Stored data
........
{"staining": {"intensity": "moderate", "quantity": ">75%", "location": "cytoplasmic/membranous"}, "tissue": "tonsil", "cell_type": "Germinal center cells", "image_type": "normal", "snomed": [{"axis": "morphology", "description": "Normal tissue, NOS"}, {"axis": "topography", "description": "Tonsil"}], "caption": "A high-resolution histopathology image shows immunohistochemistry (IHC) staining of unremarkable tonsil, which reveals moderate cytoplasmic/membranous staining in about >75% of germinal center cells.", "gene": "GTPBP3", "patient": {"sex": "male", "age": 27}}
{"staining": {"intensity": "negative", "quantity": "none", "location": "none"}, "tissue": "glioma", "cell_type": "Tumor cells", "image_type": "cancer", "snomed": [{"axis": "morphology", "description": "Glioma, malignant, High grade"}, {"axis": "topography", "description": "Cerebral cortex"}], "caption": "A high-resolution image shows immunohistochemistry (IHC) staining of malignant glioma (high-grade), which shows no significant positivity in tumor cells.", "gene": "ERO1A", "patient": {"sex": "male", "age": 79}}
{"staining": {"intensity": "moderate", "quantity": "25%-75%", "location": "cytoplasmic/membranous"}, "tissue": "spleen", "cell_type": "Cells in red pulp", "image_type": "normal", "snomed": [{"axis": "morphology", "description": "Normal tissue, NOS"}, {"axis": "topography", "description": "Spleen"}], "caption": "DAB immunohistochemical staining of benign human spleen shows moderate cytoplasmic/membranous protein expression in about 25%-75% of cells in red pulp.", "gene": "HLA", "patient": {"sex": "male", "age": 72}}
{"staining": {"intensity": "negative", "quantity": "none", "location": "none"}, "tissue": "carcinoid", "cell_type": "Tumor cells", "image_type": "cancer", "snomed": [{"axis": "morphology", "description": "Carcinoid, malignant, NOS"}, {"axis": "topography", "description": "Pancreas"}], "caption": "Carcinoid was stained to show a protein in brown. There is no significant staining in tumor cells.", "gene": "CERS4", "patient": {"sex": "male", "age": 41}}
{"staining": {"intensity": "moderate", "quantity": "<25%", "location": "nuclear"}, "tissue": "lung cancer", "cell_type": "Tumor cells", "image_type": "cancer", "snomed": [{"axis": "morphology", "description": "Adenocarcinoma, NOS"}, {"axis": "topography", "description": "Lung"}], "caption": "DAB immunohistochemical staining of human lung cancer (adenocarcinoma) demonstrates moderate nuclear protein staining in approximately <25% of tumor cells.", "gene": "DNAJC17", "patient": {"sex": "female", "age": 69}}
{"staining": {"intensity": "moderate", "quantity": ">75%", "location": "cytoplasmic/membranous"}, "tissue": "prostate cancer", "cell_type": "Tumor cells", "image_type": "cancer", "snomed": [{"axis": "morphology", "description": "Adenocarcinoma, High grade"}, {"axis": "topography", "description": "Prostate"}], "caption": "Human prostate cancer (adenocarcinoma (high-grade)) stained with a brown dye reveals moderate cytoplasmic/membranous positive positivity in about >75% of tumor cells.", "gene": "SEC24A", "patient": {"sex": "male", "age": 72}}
........
Transcribe the records exactly as they appear.

__ANSWER TO THIS EXERCISE__.
{"staining": {"intensity": "moderate", "quantity": ">75%", "location": "cytoplasmic/membranous"}, "tissue": "tonsil", "cell_type": "Germinal center cells", "image_type": "normal", "snomed": [{"axis": "morphology", "description": "Normal tissue, NOS"}, {"axis": "topography", "description": "Tonsil"}], "caption": "A high-resolution histopathology image shows immunohistochemistry (IHC) staining of unremarkable tonsil, which reveals moderate cytoplasmic/membranous staining in about >75% of germinal center cells.", "gene": "GTPBP3", "patient": {"sex": "male", "age": 27}}
{"staining": {"intensity": "negative", "quantity": "none", "location": "none"}, "tissue": "glioma", "cell_type": "Tumor cells", "image_type": "cancer", "snomed": [{"axis": "morphology", "description": "Glioma, malignant, High grade"}, {"axis": "topography", "description": "Cerebral cortex"}], "caption": "A high-resolution image shows immunohistochemistry (IHC) staining of malignant glioma (high-grade), which shows no significant positivity in tumor cells.", "gene": "ERO1A", "patient": {"sex": "male", "age": 79}}
{"staining": {"intensity": "moderate", "quantity": "25%-75%", "location": "cytoplasmic/membranous"}, "tissue": "spleen", "cell_type": "Cells in red pulp", "image_type": "normal", "snomed": [{"axis": "morphology", "description": "Normal tissue, NOS"}, {"axis": "topography", "description": "Spleen"}], "caption": "DAB immunohistochemical staining of benign human spleen shows moderate cytoplasmic/membranous protein expression in about 25%-75% of cells in red pulp.", "gene": "HLA", "patient": {"sex": "male", "age": 72}}
{"staining": {"intensity": "negative", "quantity": "none", "location": "none"}, "tissue": "carcinoid", "cell_type": "Tumor cells", "image_type": "cancer", "snomed": [{"axis": "morphology", "description": "Carcinoid, malignant, NOS"}, {"axis": "topography", "description": "Pancreas"}], "caption": "Carcinoid was stained to show a protein in brown. There is no significant staining in tumor cells.", "gene": "CERS4", "patient": {"sex": "male", "age": 41}}
{"staining": {"intensity": "moderate", "quantity": "<25%", "location": "nuclear"}, "tissue": "lung cancer", "cell_type": "Tumor cells", "image_type": "cancer", "snomed": [{"axis": "morphology", "description": "Adenocarcinoma, NOS"}, {"axis": "topography", "description": "Lung"}], "caption": "DAB immunohistochemical staining of human lung cancer (adenocarcinoma) demonstrates moderate nuclear protein staining in approximately <25% of tumor cells.", "gene": "DNAJC17", "patient": {"sex": "female", "age": 69}}
{"staining": {"intensity": "moderate", "quantity": ">75%", "location": "cytoplasmic/membranous"}, "tissue": "prostate cancer", "cell_type": "Tumor cells", "image_type": "cancer", "snomed": [{"axis": "morphology", "description": "Adenocarcinoma, High grade"}, {"axis": "topography", "description": "Prostate"}], "caption": "Human prostate cancer (adenocarcinoma (high-grade)) stained with a brown dye reveals moderate cytoplasmic/membranous positive positivity in about >75% of tumor cells.", "gene": "SEC24A", "patient": {"sex": "male", "age": 72}}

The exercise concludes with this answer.